» **WHAT THE TASK ASKS**
For this exercise, repeat each entry exactly as written.

┄┄┄┄┄┄┄┄┄┄┄┄┄┄┄┄┄┄┄┄

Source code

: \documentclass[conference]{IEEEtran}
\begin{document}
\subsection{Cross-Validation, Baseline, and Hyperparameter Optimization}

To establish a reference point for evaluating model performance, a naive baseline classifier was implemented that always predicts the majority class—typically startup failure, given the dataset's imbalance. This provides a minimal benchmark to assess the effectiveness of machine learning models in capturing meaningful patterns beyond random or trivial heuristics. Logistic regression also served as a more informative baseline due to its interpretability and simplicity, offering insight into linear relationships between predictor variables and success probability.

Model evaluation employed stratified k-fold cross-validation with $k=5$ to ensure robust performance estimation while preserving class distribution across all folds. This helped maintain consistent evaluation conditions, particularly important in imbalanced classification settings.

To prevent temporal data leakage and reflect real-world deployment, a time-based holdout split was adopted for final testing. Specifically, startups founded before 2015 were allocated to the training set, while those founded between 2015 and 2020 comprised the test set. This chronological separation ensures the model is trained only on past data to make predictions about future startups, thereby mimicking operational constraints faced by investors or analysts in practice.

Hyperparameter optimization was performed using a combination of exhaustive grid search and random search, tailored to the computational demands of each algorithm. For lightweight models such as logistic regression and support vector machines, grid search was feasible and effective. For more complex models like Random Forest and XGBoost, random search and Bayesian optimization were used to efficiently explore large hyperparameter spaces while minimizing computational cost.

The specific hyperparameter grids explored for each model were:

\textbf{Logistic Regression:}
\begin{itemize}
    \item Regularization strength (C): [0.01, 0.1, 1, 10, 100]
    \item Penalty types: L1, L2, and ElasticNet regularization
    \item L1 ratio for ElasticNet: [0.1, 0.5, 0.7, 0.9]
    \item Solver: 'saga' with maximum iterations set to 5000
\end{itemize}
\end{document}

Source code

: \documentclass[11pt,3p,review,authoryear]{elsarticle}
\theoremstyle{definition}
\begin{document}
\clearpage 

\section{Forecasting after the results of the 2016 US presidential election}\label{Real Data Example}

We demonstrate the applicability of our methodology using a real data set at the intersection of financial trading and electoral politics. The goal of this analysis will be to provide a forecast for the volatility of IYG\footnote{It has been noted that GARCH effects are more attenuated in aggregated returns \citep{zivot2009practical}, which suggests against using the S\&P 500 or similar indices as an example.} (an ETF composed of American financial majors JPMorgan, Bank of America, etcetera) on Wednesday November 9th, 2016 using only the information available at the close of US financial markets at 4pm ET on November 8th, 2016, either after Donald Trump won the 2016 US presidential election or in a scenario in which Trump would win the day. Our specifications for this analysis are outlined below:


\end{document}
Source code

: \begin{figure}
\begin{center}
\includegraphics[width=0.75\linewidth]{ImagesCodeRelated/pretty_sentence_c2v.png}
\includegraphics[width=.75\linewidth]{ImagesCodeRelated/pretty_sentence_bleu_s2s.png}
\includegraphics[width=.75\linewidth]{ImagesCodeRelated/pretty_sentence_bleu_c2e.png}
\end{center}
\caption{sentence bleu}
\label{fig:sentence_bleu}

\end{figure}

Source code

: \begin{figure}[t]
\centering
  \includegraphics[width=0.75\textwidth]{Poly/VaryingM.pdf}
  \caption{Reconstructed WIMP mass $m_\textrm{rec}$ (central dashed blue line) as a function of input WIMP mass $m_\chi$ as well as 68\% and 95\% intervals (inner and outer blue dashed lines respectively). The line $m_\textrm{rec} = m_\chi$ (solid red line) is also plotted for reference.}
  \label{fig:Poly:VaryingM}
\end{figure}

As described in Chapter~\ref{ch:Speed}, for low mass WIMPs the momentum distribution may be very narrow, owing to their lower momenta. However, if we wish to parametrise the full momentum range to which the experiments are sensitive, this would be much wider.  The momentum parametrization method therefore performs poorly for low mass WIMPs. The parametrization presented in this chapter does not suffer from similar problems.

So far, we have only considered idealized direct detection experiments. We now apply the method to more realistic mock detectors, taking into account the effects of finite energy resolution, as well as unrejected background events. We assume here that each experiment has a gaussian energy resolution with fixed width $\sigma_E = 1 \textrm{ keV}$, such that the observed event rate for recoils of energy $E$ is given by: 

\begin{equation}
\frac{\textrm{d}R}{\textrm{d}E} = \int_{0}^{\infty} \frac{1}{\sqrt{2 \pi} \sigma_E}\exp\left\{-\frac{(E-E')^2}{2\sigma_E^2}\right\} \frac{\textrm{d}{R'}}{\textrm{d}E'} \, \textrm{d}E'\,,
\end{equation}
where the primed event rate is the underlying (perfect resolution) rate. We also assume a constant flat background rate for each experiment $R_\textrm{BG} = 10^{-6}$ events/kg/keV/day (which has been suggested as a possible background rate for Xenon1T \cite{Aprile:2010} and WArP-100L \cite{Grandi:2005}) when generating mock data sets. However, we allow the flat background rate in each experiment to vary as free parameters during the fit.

┄┄┄┄┄┄┄┄┄┄┄┄┄┄┄┄┄┄┄┄

» **ANSWER BELOW**
Source code

: \documentclass[conference]{IEEEtran}
\begin{document}
\subsection{Cross-Validation, Baseline, and Hyperparameter Optimization}

To establish a reference point for evaluating model performance, a naive baseline classifier was implemented that always predicts the majority class—typically startup failure, given the dataset's imbalance. This provides a minimal benchmark to assess the effectiveness of machine learning models in capturing meaningful patterns beyond random or trivial heuristics. Logistic regression also served as a more informative baseline due to its interpretability and simplicity, offering insight into linear relationships between predictor variables and success probability.

Model evaluation employed stratified k-fold cross-validation with $k=5$ to ensure robust performance estimation while preserving class distribution across all folds. This helped maintain consistent evaluation conditions, particularly important in imbalanced classification settings.

To prevent temporal data leakage and reflect real-world deployment, a time-based holdout split was adopted for final testing. Specifically, startups founded before 2015 were allocated to the training set, while those founded between 2015 and 2020 comprised the test set. This chronological separation ensures the model is trained only on past data to make predictions about future startups, thereby mimicking operational constraints faced by investors or analysts in practice.

Hyperparameter optimization was performed using a combination of exhaustive grid search and random search, tailored to the computational demands of each algorithm. For lightweight models such as logistic regression and support vector machines, grid search was feasible and effective. For more complex models like Random Forest and XGBoost, random search and Bayesian optimization were used to efficiently explore large hyperparameter spaces while minimizing computational cost.

The specific hyperparameter grids explored for each model were:

\textbf{Logistic Regression:}
\begin{itemize}
    \item Regularization strength (C): [0.01, 0.1, 1, 10, 100]
    \item Penalty types: L1, L2, and ElasticNet regularization
    \item L1 ratio for ElasticNet: [0.1, 0.5, 0.7, 0.9]
    \item Solver: 'saga' with maximum iterations set to 5000
\end{itemize}
\end{document}

Source code

: \documentclass[11pt,3p,review,authoryear]{elsarticle}
\theoremstyle{definition}
\begin{document}
\clearpage 

\section{Forecasting after the results of the 2016 US presidential election}\label{Real Data Example}

We demonstrate the applicability of our methodology using a real data set at the intersection of financial trading and electoral politics. The goal of this analysis will be to provide a forecast for the volatility of IYG\footnote{It has been noted that GARCH effects are more attenuated in aggregated returns \citep{zivot2009practical}, which suggests against using the S\&P 500 or similar indices as an example.} (an ETF composed of American financial majors JPMorgan, Bank of America, etcetera) on Wednesday November 9th, 2016 using only the information available at the close of US financial markets at 4pm ET on November 8th, 2016, either after Donald Trump won the 2016 US presidential election or in a scenario in which Trump would win the day. Our specifications for this analysis are outlined below:


\end{document}
Source code

: \begin{figure}
\begin{center}
\includegraphics[width=0.75\linewidth]{ImagesCodeRelated/pretty_sentence_c2v.png}
\includegraphics[width=.75\linewidth]{ImagesCodeRelated/pretty_sentence_bleu_s2s.png}
\includegraphics[width=.75\linewidth]{ImagesCodeRelated/pretty_sentence_bleu_c2e.png}
\end{center}
\caption{sentence bleu}
\label{fig:sentence_bleu}

\end{figure}

Source code

: \begin{figure}[t]
\centering
  \includegraphics[width=0.75\textwidth]{Poly/VaryingM.pdf}
  \caption{Reconstructed WIMP mass $m_\textrm{rec}$ (central dashed blue line) as a function of input WIMP mass $m_\chi$ as well as 68\% and 95\% intervals (inner and outer blue dashed lines respectively). The line $m_\textrm{rec} = m_\chi$ (solid red line) is also plotted for reference.}
  \label{fig:Poly:VaryingM}
\end{figure}

As described in Chapter~\ref{ch:Speed}, for low mass WIMPs the momentum distribution may be very narrow, owing to their lower momenta. However, if we wish to parametrise the full momentum range to which the experiments are sensitive, this would be much wider.  The momentum parametrization method therefore performs poorly for low mass WIMPs. The parametrization presented in this chapter does not suffer from similar problems.

So far, we have only considered idealized direct detection experiments. We now apply the method to more realistic mock detectors, taking into account the effects of finite energy resolution, as well as unrejected background events. We assume here that each experiment has a gaussian energy resolution with fixed width $\sigma_E = 1 \textrm{ keV}$, such that the observed event rate for recoils of energy $E$ is given by: 

\begin{equation}
\frac{\textrm{d}R}{\textrm{d}E} = \int_{0}^{\infty} \frac{1}{\sqrt{2 \pi} \sigma_E}\exp\left\{-\frac{(E-E')^2}{2\sigma_E^2}\right\} \frac{\textrm{d}{R'}}{\textrm{d}E'} \, \textrm{d}E'\,,
\end{equation}
where the primed event rate is the underlying (perfect resolution) rate. We also assume a constant flat background rate for each experiment $R_\textrm{BG} = 10^{-6}$ events/kg/keV/day (which has been suggested as a possible background rate for Xenon1T \cite{Aprile:2010} and WArP-100L \cite{Grandi:2005}) when generating mock data sets. However, we allow the flat background rate in each experiment to vary as free parameters during the fit.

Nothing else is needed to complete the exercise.